Dans ce contexte, à notre humble avis, nos “députés” n’ont pas fait relation de leur pouvoir universel de législateur dans l’enceinte économique du pays pour réorienter la politique économique ou la redéfinition de la stratégie économique de l’Algérie en faveur d’une meilleure efficacité économique des finances publiques dans le souci de réaménager l’organisation de l’État, pour planifier l’étape de l’après-pétrole, ceci d’une part, et, d’autre part, donner la primauté à la fiscalité ordinaire sur la fiscalité pétrolière. En effet, contrairement à la politique économique et budgétaire suivie dans les années 1970 où l’épargne publique et la fiscalité pétrolière étaient utilisées seulement et uniquement pour l’équipement public et les investissements productifs et la fiscalité ordinaire qui couvrait la totalité des dépenses de fonctionnement avec notamment la contribution de la fiscalité des agents économiques (entreprises nationales, entreprises locales (EPL) et les ménages). La part de la production industrielle annuelle était autour de 18% contre actuellement 5% du PIB, la part générée en croissance économique annuelle était de 10% contre aujourd’hui 2 à 3%. Le tourisme qui rapportait environ 7% des revenus en devises, un taux d’intégration de 40%, voire 80% dans le secteur de la mécanique et la sidérurgie contre aujourd’hui un taux de 15%. Oui, l’Algérie, dans les années 1970, s’est classée après l’Espagne et l’un des premiers pays émergents du continent africain et du tiers-monde. Alors que l’Algérie était à l’époque très loin de connaître l’aisance financière pétro-gazière, dont allait bénéficier le pays en 1980, 1984 et 2000. 
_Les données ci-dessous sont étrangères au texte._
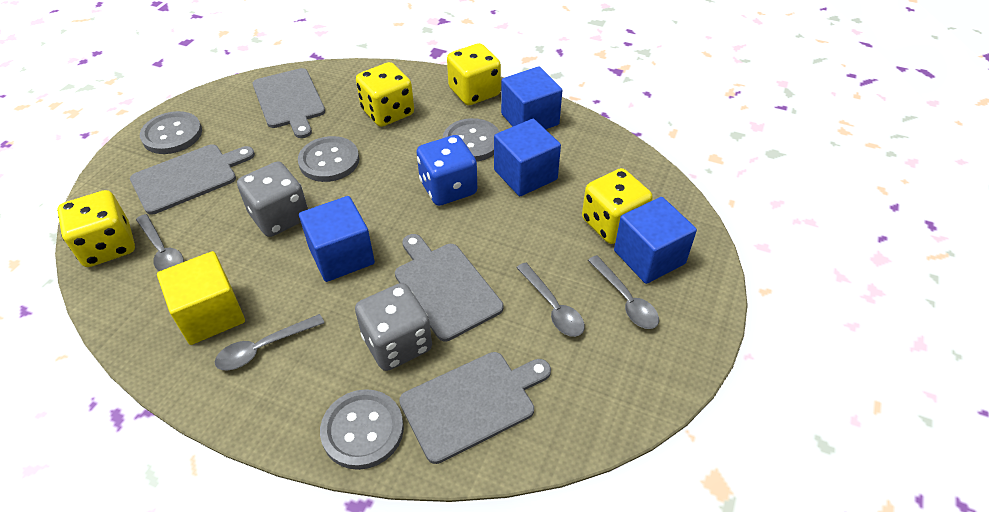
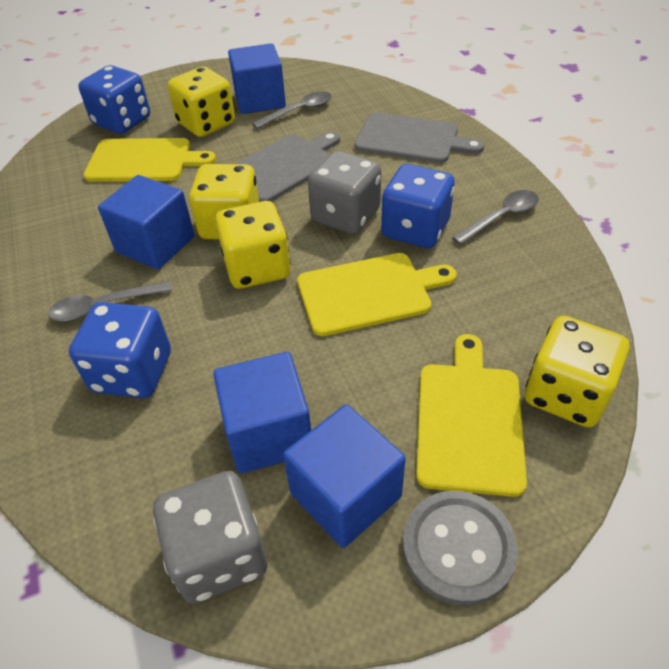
blue dice: 1 -> 3
grey button: 4 -> 1
grey cutting board: 4 -> 2
grey spoon: 4 -> 3
yellow cube: 1 -> 0
yellow cutting board: 0 -> 3

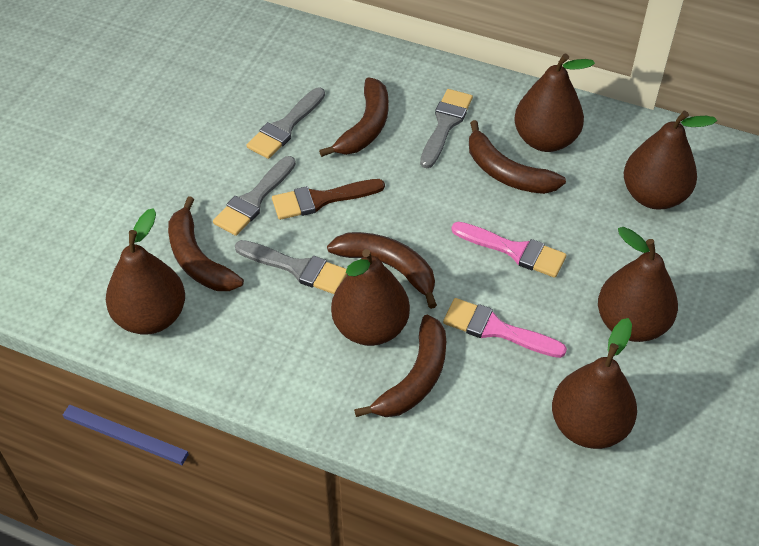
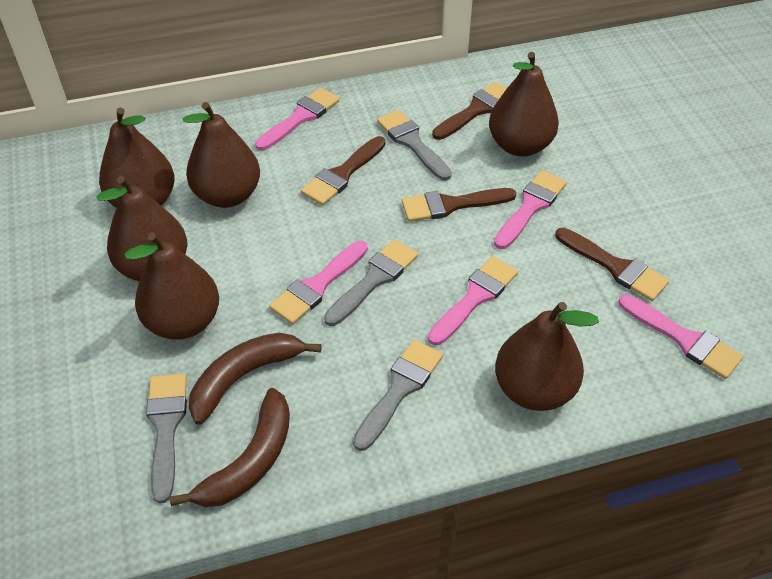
brown banana: 5 -> 2
brown brush: 1 -> 4
pink brush: 2 -> 5

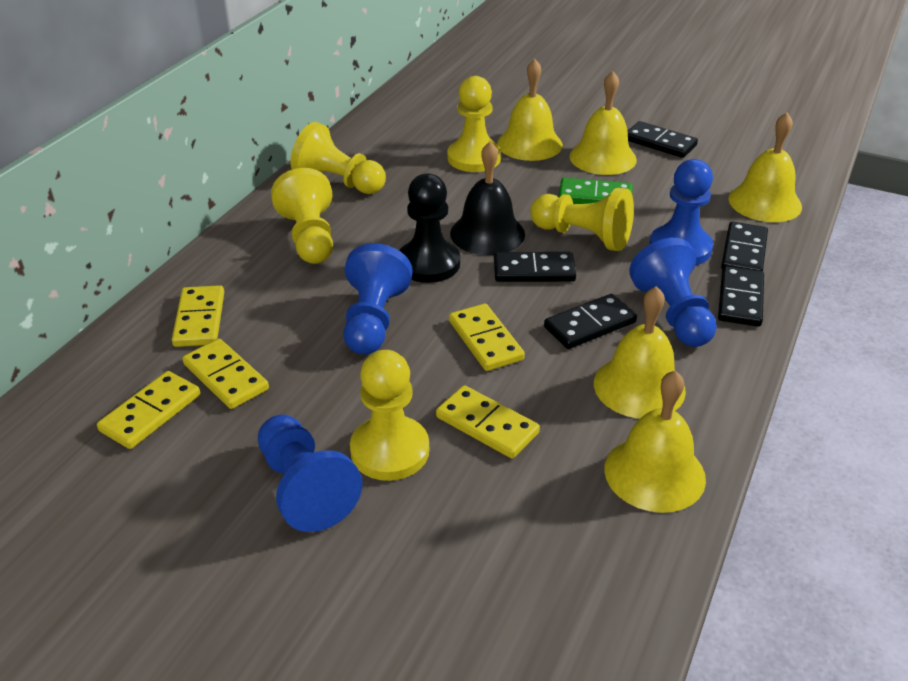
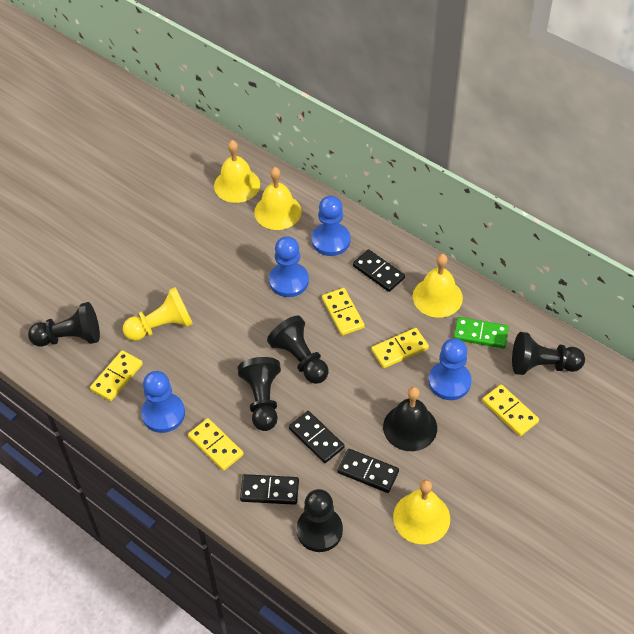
black domino: 5 -> 4
black pawn: 1 -> 5
yellow bell: 5 -> 4
yellow pawn: 5 -> 1

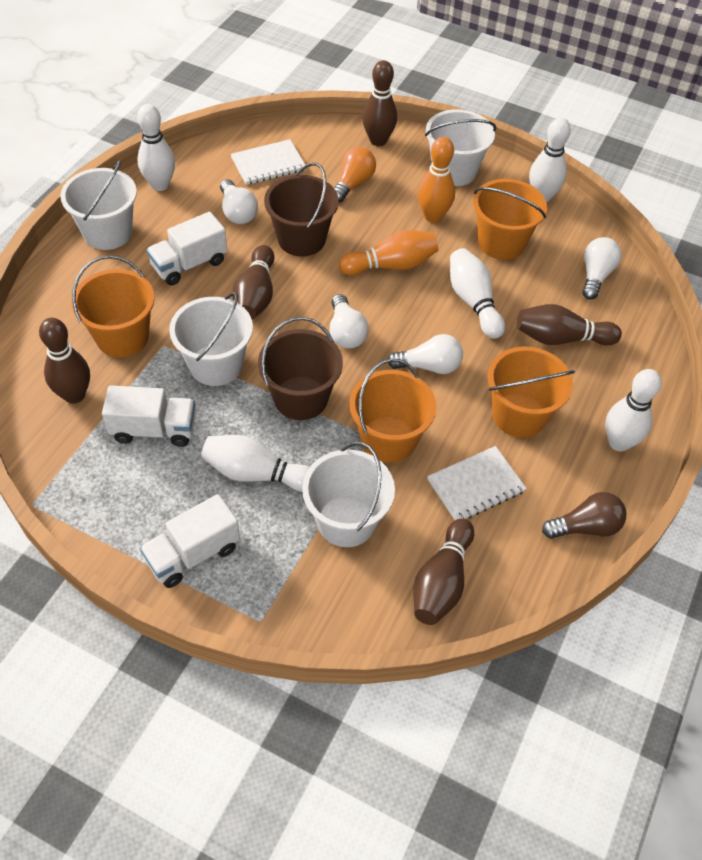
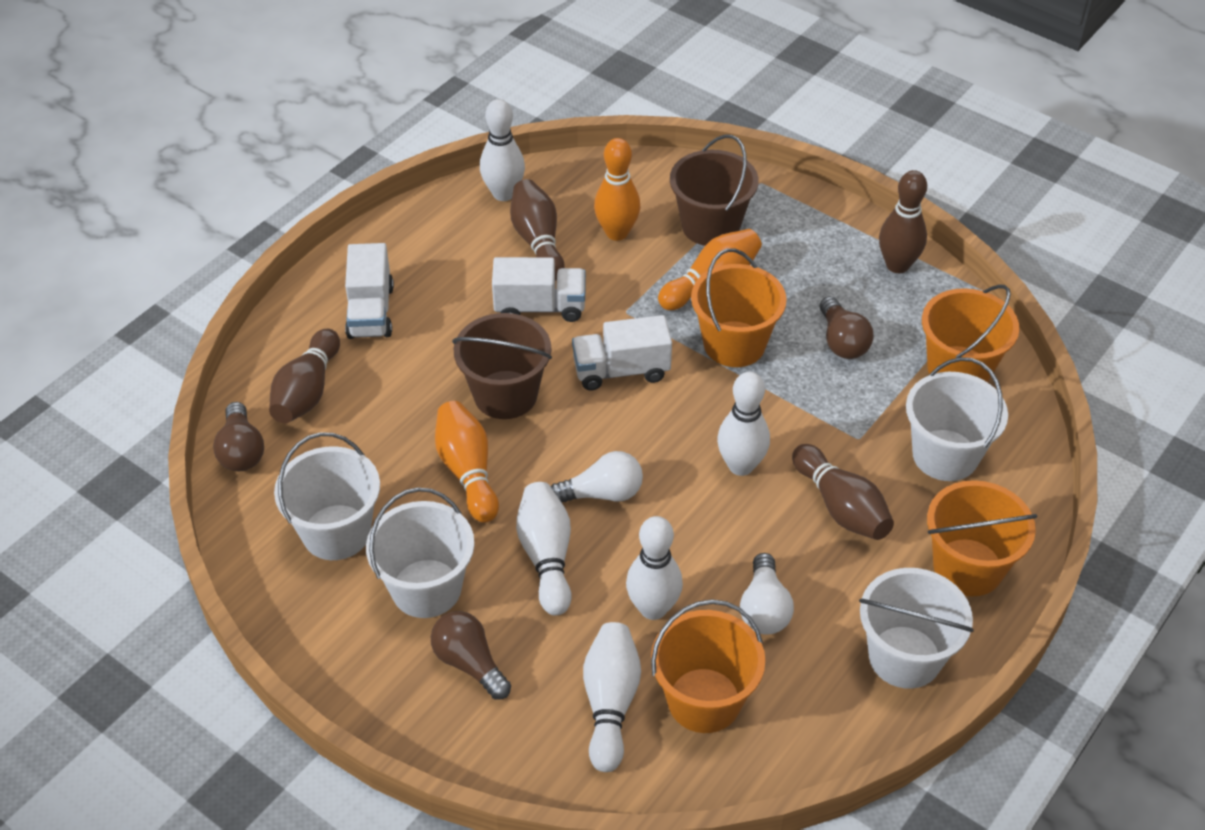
brown bowling pin: 5 -> 4
brown light bulb: 1 -> 3
orange bowling pin: 2 -> 3
orange light bulb: 1 -> 0
white light bulb: 4 -> 2
white notebook: 2 -> 0

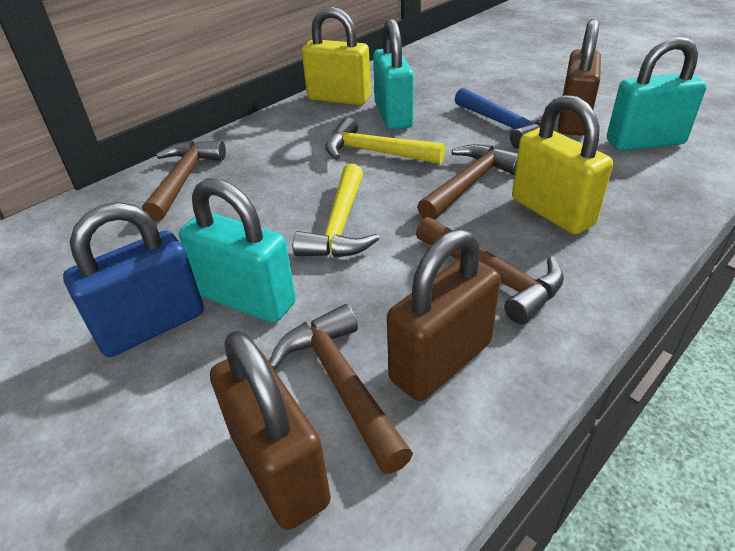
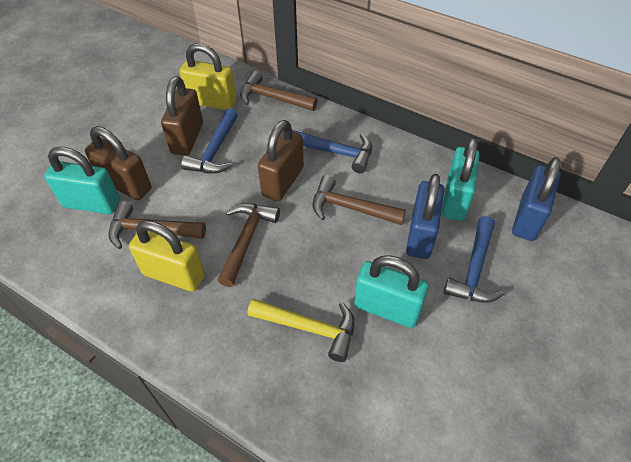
blue hammer: 1 -> 3
blue padlock: 1 -> 2
yellow hammer: 2 -> 1

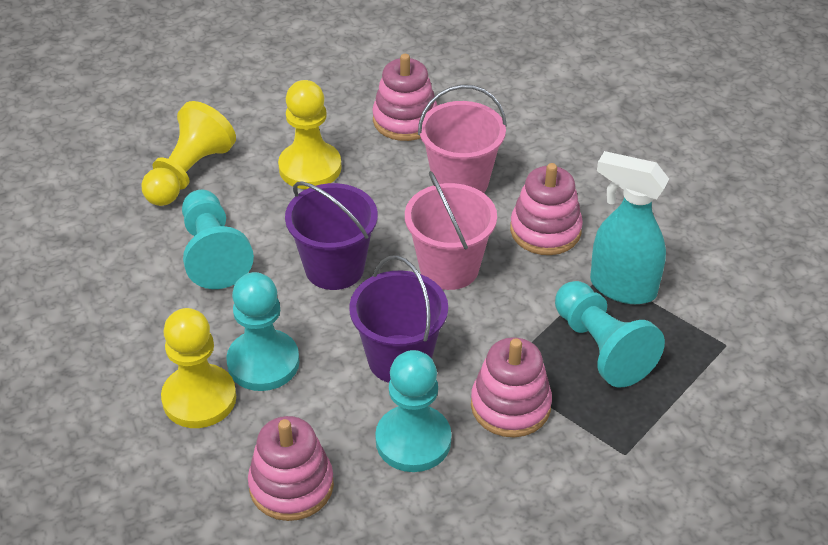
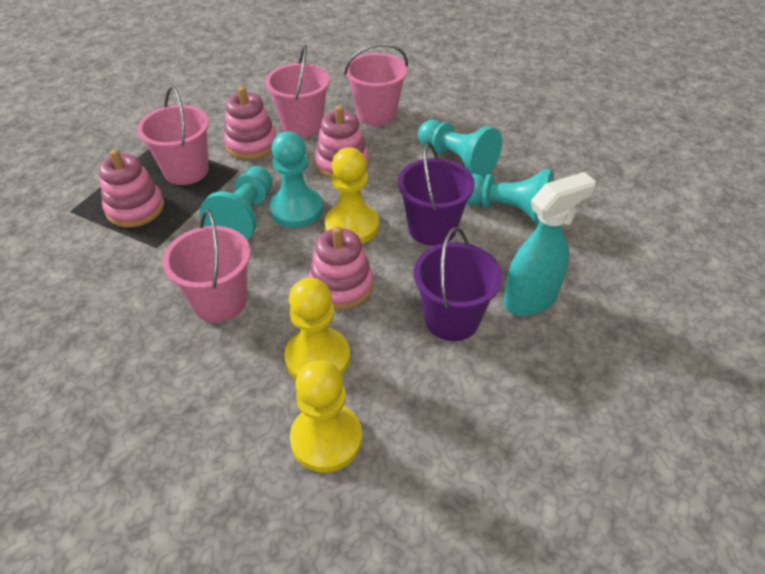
pink bucket: 2 -> 4

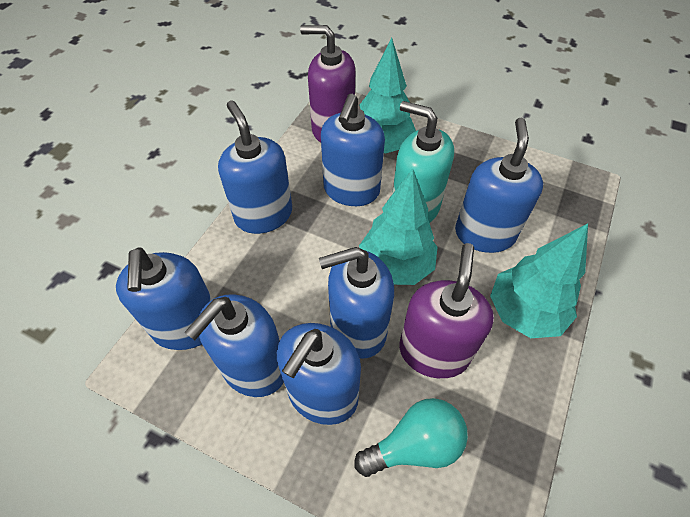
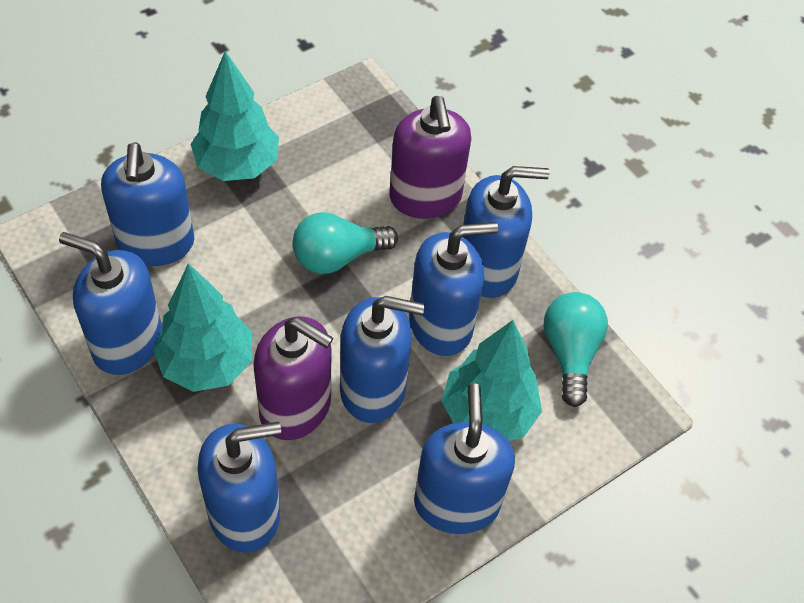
turquoise light bulb: 1 -> 2
turquoise soap dispenser: 1 -> 0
Face à ce bilan, l'argent de la rente n'apparaît cependant pas comme le remède approprié et efficace. Dans une économie normale, quand on injecte 1% du PIB, ce dernier s’accroît de 2 à 3% ; or l’Algérie injecte entre 25 et 30% du PIB par an pour obtenir une croissance moyenne de 2 à 3% du PIB. En somme, une menace de plus en plus lourde dans le financement de l'économie nationale. C'est dire le long chemin à parcourir qui attend la politique du gouvernement, appelé à remettre les pendules à l'heure, c'est-à-dire mettre fin à privilégier le macro-économique aux dépens du micro-économique, car aujourd'hui il vaut mieux avoir entre les mains un savoir-faire (know how) et des technologies que de disposer davantage d'argent.